7. A method for emotion classification by an emotion classification apparatus, comprising:
acquiring one or more electroencephalogram (EEG) signals of a user;
performing a bidimensional empirical mode decomposition (BEMD) process on the acquired one or more EEG signals to extract one or more intrinsic mode functions (IMFs);
converting signal data of each of the extracted IMFs into one or more images; and
classifying an emotion of the user by applying the converted one or more images to a certain trained contrastive predictive coding (CPC)-based artificial intelligence model.
8. The method of claim 7, wherein the acquiring comprises acquiring the EEG signals from at least one region corresponding to Fp1, Fp2, AF3, AF4, F3, F4, F7, and F8 of an International 10-20 electrode placement system.
9. The method of claim 7, wherein the performing comprises performing the BEMD process by pairing EEG signals acquired from positions symmetrical with respect to a midline of a skull among the one or more EEG signals.
10. The method of claim 7, wherein the converting comprises converting the extracted IMFs into an image including at least one of a sampling interval, time, amplitude, and frequency.
11. The method of claim 7, further comprising:
performing at least one preprocessing operation selected from a noise removal, a frequency filtering, and a signal normalization on the one or more EEG signals acquired through the sensor prior to performing the BEMD process.
12. A method for emotion classification by an emotion classification apparatus, comprising:
receiving one or more electroencephalogram (EEG) signals of a user;
performing a bidimensional empirical mode decomposition (BEMD) process on the received one or more EEG signals to extract one or more intrinsic mode functions (IMFs);
converting signal data of each of the extracted IMFs into one or more images; and
classifying an emotion of the user by applying the converted one or more images to a certain trained contrastive predictive coding (CPC)-based artificial intelligence model.
13. A non-transitory computer-readable storage medium storing instructions that, when executed by one or more processors, cause the one or more processors to:
acquire one or more electroencephalogram (EEG) signals of a user;
perform a bidimensional empirical mode decomposition (BEMD) process on the acquired one or more EEG signals to extract one or more intrinsic mode functions (IMFs);
convert signal data of each of the extracted IMFs into one or more images; and
classify an emotion of the user by applying the converted one or more images to a certain trained contrastive predictive coding (CPC)-based artificial intelligence model.

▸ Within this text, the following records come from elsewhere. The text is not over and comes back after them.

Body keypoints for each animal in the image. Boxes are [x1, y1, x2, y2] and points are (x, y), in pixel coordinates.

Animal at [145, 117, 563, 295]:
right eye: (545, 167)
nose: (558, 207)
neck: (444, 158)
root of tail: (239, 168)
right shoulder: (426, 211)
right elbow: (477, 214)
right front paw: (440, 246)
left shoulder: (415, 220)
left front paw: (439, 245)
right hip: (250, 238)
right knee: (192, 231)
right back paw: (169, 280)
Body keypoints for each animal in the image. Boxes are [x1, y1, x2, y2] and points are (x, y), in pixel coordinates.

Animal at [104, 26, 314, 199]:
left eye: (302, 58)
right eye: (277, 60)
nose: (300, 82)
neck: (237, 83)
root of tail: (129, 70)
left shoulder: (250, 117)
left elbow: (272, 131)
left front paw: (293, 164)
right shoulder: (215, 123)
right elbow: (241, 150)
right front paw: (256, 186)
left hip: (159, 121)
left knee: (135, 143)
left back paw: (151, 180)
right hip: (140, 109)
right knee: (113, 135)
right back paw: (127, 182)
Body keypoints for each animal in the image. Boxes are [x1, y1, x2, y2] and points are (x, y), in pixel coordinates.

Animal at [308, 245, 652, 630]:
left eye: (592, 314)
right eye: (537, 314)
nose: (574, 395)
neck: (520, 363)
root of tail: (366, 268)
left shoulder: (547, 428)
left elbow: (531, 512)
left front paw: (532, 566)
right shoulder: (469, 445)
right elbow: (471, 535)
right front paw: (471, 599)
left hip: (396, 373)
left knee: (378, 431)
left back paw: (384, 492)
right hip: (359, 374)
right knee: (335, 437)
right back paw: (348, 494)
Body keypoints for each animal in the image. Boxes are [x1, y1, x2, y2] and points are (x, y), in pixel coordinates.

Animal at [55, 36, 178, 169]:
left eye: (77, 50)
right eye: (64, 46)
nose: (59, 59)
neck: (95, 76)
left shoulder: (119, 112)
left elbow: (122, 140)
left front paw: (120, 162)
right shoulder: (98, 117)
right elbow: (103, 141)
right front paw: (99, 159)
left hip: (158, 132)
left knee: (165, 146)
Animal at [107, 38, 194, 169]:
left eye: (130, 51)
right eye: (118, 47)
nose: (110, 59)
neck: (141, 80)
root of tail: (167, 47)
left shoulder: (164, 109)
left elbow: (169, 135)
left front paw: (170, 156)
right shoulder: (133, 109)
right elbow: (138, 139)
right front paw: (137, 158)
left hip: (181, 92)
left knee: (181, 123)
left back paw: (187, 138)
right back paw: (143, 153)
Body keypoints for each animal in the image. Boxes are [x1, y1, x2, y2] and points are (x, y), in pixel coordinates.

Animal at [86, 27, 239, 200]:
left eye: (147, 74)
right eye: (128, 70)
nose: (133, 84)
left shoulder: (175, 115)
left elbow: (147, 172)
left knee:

14. A non-transitory computer-readable storage medium storing instructions that, when executed by one or more processors, cause the one or more processors to:
receive one or more electroencephalogram (EEG) signals of a user;
perform a bidimensional empirical mode decomposition (BEMD) process on the received one or more EEG signals to extract one or more intrinsic mode functions (IMFs);
convert signal data of each of the extracted IMFs into one or more images; and
classify an emotion of the user by applying the converted one or more images to a certain trained contrastive predictive coding (CPC)-based artificial intelligence model.